Probabilistic modelling of internet routes
The distributed nature of the internet makes the exchange of BGP messages from a single viewpoint (AS) seemingly stochastic or even random. However, there is hope to capture these complex interactions as messages are triggered by some structural change somewhere on the internet, which we hope to learn.
Modelling external routes is of particular importance in the context of network verification. State-of-the-art control plane verification tools generally either constrain the set of routing inputs [1] or allow (approximately) arbitrary routes but is usually not scalable [2][3]. You will help improve this. This thesis aims to better understand the “laws of motion” of the internet in order to predict changes at a local level. More precisely, we wish to estimate a distribution over all the possible environments our network could be exposed to based on historical data.

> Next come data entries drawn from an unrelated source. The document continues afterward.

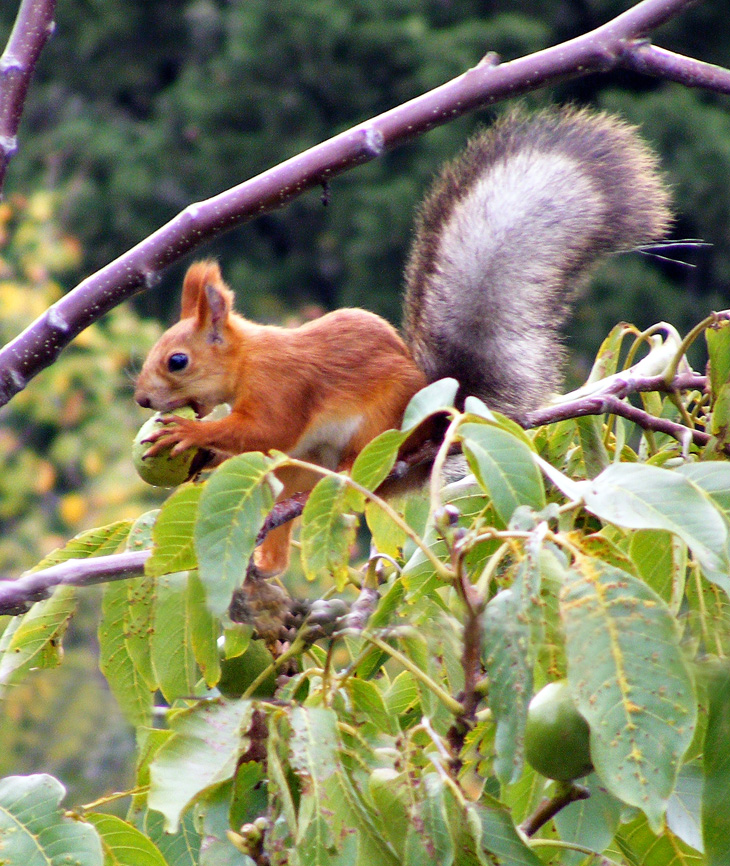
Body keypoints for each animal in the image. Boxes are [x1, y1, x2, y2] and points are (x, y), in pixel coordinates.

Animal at [134, 106, 668, 572]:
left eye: (177, 361)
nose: (142, 399)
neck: (247, 360)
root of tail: (434, 429)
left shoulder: (281, 386)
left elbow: (267, 430)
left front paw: (191, 434)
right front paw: (201, 450)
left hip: (378, 426)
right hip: (305, 463)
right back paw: (270, 557)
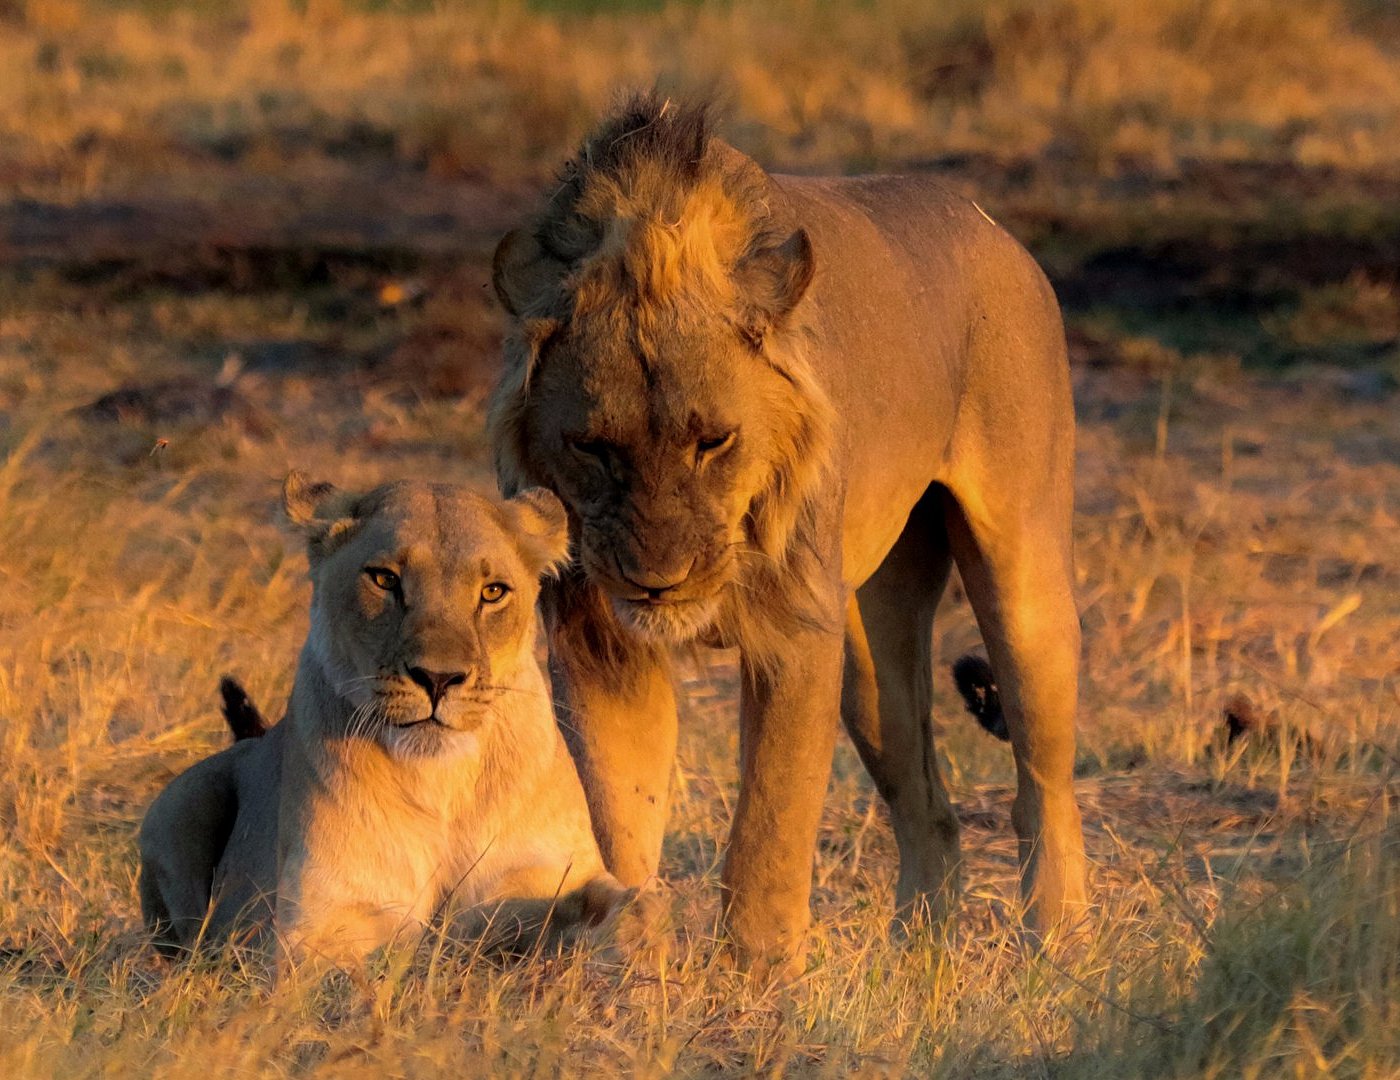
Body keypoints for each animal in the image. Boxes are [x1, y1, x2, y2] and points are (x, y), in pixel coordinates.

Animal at [140, 476, 624, 969]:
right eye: (385, 579)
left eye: (493, 592)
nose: (438, 678)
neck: (444, 782)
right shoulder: (308, 928)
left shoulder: (553, 876)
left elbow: (621, 902)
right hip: (178, 806)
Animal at [487, 97, 1086, 969]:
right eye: (592, 446)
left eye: (714, 441)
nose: (656, 581)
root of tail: (991, 227)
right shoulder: (599, 637)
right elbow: (616, 815)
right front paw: (628, 970)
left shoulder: (796, 631)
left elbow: (769, 829)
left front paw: (759, 981)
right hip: (872, 651)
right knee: (927, 805)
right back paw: (918, 960)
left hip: (1023, 575)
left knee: (1043, 785)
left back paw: (1059, 945)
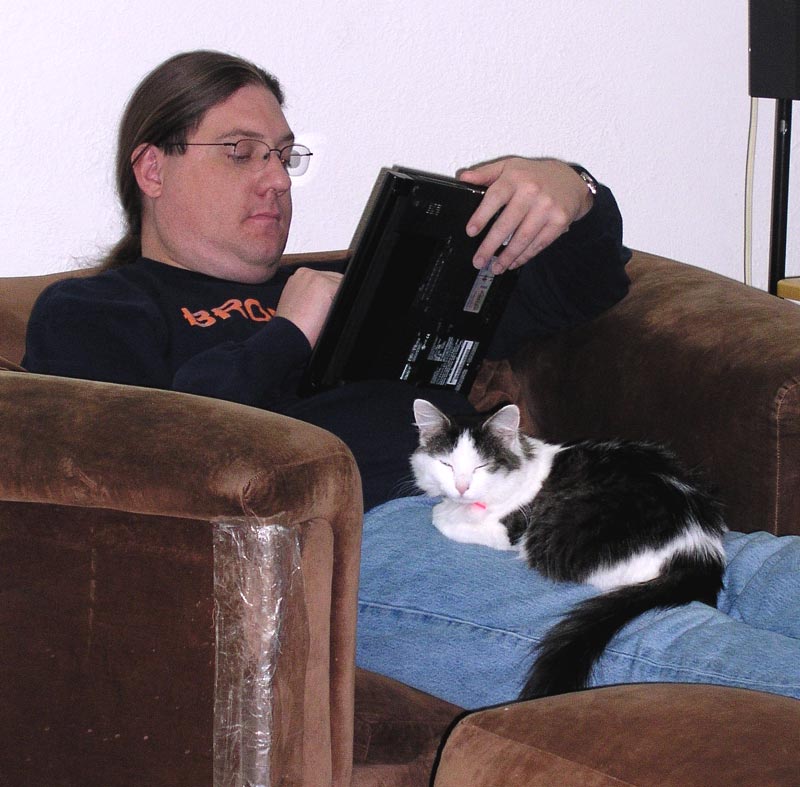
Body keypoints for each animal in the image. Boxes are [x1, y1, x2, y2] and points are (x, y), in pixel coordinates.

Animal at [410, 398, 727, 700]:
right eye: (446, 465)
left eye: (481, 467)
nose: (462, 488)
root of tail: (699, 549)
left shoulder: (507, 530)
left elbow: (442, 518)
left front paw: (446, 512)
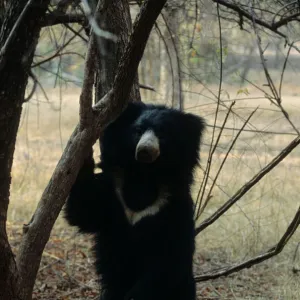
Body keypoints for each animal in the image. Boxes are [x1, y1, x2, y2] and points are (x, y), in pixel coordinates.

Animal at [64, 101, 205, 300]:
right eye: (138, 131)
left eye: (162, 134)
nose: (145, 150)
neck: (143, 174)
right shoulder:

In a previous Masters thesis, some initial results were achieved in this direction, showing that some environments were much more likely than others. We wish to take the scope of that work to the next level both in terms of methods used and in performance (precision and training/inference time). Our initial ideas of models include, but are not limited to:
- Bayesian learning (Gaussian Processes, Variational inference techniques, deep learning) on historical data with different regularisation techniques.
- Using domain knowledge to explicit the model and its variables (in our case some representation of the internet) and learn the parameters for those variables given some historical data. Then, we may sample this local synthetic model in order to build a distribution over network environments.
The second method is inspired by network inference techniques [4] but differs in a few points. First, we only care about a local perspective of the external network, as opposed to a correct representation of the whole network. Furthermore, what we really are interested in is not so much the exact network structure but rather the changes that are likely to occur and what influence it has on the distribution of network environments.
You will work in close collaboration with two PhD students, with weekly meetings and ongoing support.
Milestones
- After familiarising yourself with the background information (we will provide references to get you started), you will get to know your tools with initial experiments.
- Getting to know the data by replicating some results.
- Formaly framing the problem. What are you trying to model and with which assumptions.
- Come up with good evaluation metrics, given the objectives of capturing route diversity, generalisation, training and inference complexity, …
- Explore ideas presented above.
- Extend the framework for training and evaluating different models.
- Implement at least one probabilistic machine learning model and one based on modelling and sampling.
- Improve one of the models.
- Depending on your initial experiments, you should explore the most promising avenues more sophisticatedly and perhaps develop your own ideas.
- You should rigorously evaluate your model on a variety of networks.
Requirements
- Some knowledge of probabilistic modelling, ideally in the context of learning.
- Coding abilities are also welcome as implementation and evaluation are key to this thesis.
References
- S. Steffen, T. Gehr, P. Tsankov, L. Vanbever, and M. Vechev, “NetDice: Probabilistic Verification of Network Configurations”, SIGCOMM ‘20.
- R. Beckett, A. Gupta, R. Mahajan, and D. Walker, “Minesweeper: A General Approach to Network Configuration Verification” SIGCOMM ‘17.
- D. Wang, P. Zhang, and A. Gember-Jacobson, “Expresso: Comprehensively Reasoning About External Routes Using Symbolic Simulation,” SIGCOMM ‘24
- W. Mühlbauer, A. Feldmann, O. Maennel, M. Roughan, and S. Uhlig, “Building an AS-Topology Model that Captures Route Diversity”.